**Your goal:** In the lines below, substitute "trace metals" for each "heavy metals" and leave every other part untouched.

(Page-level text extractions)

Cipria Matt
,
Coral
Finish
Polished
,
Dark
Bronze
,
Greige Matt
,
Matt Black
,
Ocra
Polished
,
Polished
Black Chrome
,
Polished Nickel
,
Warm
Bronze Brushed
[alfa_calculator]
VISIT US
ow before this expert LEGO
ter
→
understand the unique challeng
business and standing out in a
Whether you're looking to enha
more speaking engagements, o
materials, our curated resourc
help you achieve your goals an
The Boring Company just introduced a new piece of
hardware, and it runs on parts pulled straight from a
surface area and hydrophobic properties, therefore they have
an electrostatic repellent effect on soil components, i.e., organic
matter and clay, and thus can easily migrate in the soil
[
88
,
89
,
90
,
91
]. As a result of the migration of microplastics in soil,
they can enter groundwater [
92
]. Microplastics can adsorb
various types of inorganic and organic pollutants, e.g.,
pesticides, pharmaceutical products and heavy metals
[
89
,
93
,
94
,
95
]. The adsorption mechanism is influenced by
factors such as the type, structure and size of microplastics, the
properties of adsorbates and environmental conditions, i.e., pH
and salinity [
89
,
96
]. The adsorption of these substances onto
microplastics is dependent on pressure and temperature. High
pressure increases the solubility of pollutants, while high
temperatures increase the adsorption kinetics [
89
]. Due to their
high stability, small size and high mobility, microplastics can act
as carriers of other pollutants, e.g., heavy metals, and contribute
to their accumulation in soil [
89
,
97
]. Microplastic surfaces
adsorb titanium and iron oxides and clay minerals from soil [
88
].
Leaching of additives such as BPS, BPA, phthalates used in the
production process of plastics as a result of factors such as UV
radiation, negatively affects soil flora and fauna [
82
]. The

**Task output:**
Cipria Matt
,
Coral
Finish
Polished
,
Dark
Bronze
,
Greige Matt
,
Matt Black
,
Ocra
Polished
,
Polished
Black Chrome
,
Polished Nickel
,
Warm
Bronze Brushed
[alfa_calculator]
VISIT US
ow before this expert LEGO
ter
→
understand the unique challeng
business and standing out in a
Whether you're looking to enha
more speaking engagements, o
materials, our curated resourc
help you achieve your goals an
The Boring Company just introduced a new piece of
hardware, and it runs on parts pulled straight from a
surface area and hydrophobic properties, therefore they have
an electrostatic repellent effect on soil components, i.e., organic
matter and clay, and thus can easily migrate in the soil
[
88
,
89
,
90
,
91
]. As a result of the migration of microplastics in soil,
they can enter groundwater [
92
]. Microplastics can adsorb
various types of inorganic and organic pollutants, e.g.,
pesticides, pharmaceutical products and trace metals
[
89
,
93
,
94
,
95
]. The adsorption mechanism is influenced by
factors such as the type, structure and size of microplastics, the
properties of adsorbates and environmental conditions, i.e., pH
and salinity [
89
,
96
]. The adsorption of these substances onto
microplastics is dependent on pressure and temperature. High
pressure increases the solubility of pollutants, while high
temperatures increase the adsorption kinetics [
89
]. Due to their
high stability, small size and high mobility, microplastics can act
as carriers of other pollutants, e.g., trace metals, and contribute
to their accumulation in soil [
89
,
97
]. Microplastic surfaces
adsorb titanium and iron oxides and clay minerals from soil [
88
].
Leaching of additives such as BPS, BPA, phthalates used in the
production process of plastics as a result of factors such as UV
radiation, negatively affects soil flora and fauna [
82
]. The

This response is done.